Collected data entries

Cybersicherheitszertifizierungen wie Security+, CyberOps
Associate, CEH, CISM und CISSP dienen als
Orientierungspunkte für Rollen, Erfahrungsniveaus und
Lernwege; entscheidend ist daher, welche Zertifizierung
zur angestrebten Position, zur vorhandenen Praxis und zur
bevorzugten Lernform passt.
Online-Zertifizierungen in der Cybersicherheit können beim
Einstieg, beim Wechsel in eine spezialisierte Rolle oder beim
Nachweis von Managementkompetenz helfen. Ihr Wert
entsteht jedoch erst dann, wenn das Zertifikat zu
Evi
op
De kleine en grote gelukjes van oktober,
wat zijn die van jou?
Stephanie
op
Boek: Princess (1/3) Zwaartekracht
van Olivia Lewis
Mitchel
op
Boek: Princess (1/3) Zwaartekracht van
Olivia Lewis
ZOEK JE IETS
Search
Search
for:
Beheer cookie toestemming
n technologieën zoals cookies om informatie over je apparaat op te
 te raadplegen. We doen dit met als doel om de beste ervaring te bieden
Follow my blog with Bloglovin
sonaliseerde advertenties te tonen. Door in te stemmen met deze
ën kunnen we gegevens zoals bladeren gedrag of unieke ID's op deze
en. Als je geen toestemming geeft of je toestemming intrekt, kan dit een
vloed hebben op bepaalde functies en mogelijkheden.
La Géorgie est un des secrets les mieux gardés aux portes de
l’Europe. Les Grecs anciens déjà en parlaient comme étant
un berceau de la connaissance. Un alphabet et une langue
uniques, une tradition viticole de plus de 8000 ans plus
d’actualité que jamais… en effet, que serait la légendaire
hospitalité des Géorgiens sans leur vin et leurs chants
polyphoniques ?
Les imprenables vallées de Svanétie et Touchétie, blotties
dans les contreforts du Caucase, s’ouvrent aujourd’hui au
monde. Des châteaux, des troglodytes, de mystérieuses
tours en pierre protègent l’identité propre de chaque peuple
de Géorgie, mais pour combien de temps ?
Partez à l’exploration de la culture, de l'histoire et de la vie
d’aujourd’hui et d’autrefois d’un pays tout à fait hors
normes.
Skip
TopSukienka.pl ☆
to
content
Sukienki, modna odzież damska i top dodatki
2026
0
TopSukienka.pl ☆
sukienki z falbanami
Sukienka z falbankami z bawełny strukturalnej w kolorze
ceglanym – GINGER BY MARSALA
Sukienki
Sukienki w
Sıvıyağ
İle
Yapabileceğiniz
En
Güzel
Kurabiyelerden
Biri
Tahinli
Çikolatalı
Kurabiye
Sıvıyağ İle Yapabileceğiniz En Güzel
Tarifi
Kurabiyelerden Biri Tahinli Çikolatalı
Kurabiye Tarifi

● **Try it**
Transcribe the lines of the items word for word, from the start of the items through the line that contains "Follow my blog with Bloglovin".

● **Reply**
Cybersicherheitszertifizierungen wie Security+, CyberOps
Associate, CEH, CISM und CISSP dienen als
Orientierungspunkte für Rollen, Erfahrungsniveaus und
Lernwege; entscheidend ist daher, welche Zertifizierung
zur angestrebten Position, zur vorhandenen Praxis und zur
bevorzugten Lernform passt.
Online-Zertifizierungen in der Cybersicherheit können beim
Einstieg, beim Wechsel in eine spezialisierte Rolle oder beim
Nachweis von Managementkompetenz helfen. Ihr Wert
entsteht jedoch erst dann, wenn das Zertifikat zu
Evi
op
De kleine en grote gelukjes van oktober,
wat zijn die van jou?
Stephanie
op
Boek: Princess (1/3) Zwaartekracht
van Olivia Lewis
Mitchel
op
Boek: Princess (1/3) Zwaartekracht van
Olivia Lewis
ZOEK JE IETS
Search
Search
for:
Beheer cookie toestemming
n technologieën zoals cookies om informatie over je apparaat op te
 te raadplegen. We doen dit met als doel om de beste ervaring te bieden
Follow my blog with Bloglovin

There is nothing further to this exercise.